* **SOURCE DOCUMENT**
* * * * * * * * *

Lord Davies of Oldham
Main Page: Lord Davies of Oldham (Labour - Life peer)I do not need the Minister who is sitting next to me to believe that what the noble Lord has said is correct. The fact is that HMRC has a principle of confidentiality. It is obliged under a law passed by the Labour Government in 2005 to respect confidentiality. The only time that it is able to divulge information is when it has statutory authority to do so as passed by Parliament.
My Lords, is it not incumbent on the Government to recognise that the public are losing patience with the fact that large companies, in particular multinationals, are getting away with paying minuscule amounts of tax in relation to their turnover in the United Kingdom? This issue needs to be tackled. Surely the Government should be addressing why HMRC was unable to get more than £130 million out of Google over a decade when the company had a turnover of more than £4 billion in any one year. As we know, Google is not the only case. Starbucks and of course Amazon were brought to book by public response, when the public set about boycotting those businesses as they were being so unfair. The Government must recognise that just hiding behind the doctrine of confidentiality will not do and that the tax authorities have to be much more efficient than they have been in the past.

* * * * * * * * *

[Stored data]

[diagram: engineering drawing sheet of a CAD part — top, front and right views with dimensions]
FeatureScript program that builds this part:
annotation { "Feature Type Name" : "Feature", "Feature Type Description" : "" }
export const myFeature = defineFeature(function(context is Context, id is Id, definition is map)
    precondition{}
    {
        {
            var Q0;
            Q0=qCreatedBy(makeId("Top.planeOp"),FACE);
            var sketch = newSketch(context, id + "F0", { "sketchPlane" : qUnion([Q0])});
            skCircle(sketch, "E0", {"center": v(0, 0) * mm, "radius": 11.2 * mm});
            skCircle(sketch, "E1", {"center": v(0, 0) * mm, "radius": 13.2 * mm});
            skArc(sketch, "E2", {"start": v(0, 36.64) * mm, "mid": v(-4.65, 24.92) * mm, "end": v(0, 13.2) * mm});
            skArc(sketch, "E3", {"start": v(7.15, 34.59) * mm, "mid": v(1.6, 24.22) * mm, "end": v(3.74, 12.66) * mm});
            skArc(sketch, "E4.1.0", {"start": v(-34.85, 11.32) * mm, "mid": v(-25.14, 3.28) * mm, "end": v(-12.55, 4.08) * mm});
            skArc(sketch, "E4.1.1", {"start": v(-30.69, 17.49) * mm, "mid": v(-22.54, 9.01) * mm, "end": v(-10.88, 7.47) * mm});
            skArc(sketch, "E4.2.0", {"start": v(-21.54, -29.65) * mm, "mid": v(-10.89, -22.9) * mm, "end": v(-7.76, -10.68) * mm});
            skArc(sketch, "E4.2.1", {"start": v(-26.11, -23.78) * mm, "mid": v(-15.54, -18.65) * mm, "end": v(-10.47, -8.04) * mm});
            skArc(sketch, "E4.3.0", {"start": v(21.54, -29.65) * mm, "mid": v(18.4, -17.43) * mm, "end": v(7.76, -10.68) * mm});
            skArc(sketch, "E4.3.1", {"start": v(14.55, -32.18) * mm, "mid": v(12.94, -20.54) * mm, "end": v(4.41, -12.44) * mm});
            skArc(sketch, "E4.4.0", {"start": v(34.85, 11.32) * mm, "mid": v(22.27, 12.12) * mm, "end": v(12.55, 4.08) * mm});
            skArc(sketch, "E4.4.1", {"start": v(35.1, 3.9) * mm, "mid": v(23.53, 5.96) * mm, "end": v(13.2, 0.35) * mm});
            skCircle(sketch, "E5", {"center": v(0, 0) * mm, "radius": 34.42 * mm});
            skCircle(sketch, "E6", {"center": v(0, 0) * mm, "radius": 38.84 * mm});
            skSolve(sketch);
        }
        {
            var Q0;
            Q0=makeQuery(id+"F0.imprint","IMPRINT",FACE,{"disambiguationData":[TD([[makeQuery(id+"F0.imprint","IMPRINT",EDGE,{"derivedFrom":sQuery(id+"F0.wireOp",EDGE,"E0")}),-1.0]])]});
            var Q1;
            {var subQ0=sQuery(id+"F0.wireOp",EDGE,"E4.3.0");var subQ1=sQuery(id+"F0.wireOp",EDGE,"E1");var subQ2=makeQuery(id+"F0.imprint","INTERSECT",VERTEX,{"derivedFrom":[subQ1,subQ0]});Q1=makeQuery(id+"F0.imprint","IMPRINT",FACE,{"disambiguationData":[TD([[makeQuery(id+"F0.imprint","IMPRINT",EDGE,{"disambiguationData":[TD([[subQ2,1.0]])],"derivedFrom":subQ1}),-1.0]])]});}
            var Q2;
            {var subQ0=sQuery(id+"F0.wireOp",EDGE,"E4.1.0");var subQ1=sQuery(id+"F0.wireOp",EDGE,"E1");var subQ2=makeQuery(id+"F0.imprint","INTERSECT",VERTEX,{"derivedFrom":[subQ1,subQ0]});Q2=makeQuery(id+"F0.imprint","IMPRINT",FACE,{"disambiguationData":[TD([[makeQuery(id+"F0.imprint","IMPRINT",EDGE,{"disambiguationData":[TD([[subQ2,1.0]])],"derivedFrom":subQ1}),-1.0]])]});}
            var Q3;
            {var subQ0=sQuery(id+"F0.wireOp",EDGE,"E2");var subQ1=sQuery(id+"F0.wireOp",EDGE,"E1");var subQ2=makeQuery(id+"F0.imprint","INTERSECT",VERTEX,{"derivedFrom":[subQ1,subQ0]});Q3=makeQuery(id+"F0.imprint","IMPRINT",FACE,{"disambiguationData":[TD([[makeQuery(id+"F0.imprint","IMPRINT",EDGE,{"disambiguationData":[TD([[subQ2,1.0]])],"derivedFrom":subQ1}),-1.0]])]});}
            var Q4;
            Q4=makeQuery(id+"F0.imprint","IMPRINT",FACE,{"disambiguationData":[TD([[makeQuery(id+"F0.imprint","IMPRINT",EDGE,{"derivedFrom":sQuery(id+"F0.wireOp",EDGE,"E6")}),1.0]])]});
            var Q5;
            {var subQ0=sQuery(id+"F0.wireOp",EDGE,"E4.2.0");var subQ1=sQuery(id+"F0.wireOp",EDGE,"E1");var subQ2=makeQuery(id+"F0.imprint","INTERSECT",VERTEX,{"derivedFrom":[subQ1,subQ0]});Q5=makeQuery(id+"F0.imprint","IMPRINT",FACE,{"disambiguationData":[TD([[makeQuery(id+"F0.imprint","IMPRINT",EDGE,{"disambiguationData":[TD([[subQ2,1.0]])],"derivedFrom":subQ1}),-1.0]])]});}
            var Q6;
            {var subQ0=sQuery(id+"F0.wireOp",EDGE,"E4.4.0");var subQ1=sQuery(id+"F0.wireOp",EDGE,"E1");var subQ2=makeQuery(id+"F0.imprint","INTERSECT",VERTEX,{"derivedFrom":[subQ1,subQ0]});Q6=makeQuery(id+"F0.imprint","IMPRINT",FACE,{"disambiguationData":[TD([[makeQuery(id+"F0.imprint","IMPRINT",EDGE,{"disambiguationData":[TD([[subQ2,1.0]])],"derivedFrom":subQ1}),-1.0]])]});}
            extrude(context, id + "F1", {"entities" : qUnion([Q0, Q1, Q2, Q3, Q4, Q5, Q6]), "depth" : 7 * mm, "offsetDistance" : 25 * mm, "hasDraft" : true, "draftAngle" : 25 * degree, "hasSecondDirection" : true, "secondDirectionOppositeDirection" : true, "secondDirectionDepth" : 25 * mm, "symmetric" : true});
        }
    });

* * * * * * * * *

* **ACTIVITIES**
- a) In the Lord Davies of Oldham passage, how much was HMRC able to get from Google over a decade?
- b) Output the portion of the Lord Davies of Oldham passage between "My Lords, is" and "in the past.", inclusive.
- c) Pick up the Lord Davies of Oldham passage after its last sentence and keep writing it.

* **ANSWERS FOR THIS EXERCISE**
- a) No more than £130 million.

- b)
My Lords, is it not incumbent on the Government to recognise that the public are losing patience with the fact that large companies, in particular multinationals, are getting away with paying minuscule amounts of tax in relation to their turnover in the United Kingdom? This issue needs to be tackled. Surely the Government should be addressing why HMRC was unable to get more than £130 million out of Google over a decade when the company had a turnover of more than £4 billion in any one year. As we know, Google is not the only case. Starbucks and of course Amazon were brought to book by public response, when the public set about boycotting those businesses as they were being so unfair. The Government must recognise that just hiding behind the doctrine of confidentiality will not do and that the tax authorities have to be much more efficient than they have been in the past.

- c)
I do not think that it is true to say that the tax authorities are hiding behind the doctrine. The doctrine of confidentiality that the noble Lord mentioned was passed by a Labour Government under the 2005 Act. As for Google, which is not the subject of this Question, the noble Lord should know, if he does not know already, that the tax that Google paid was based on taxable profits, not on turnover.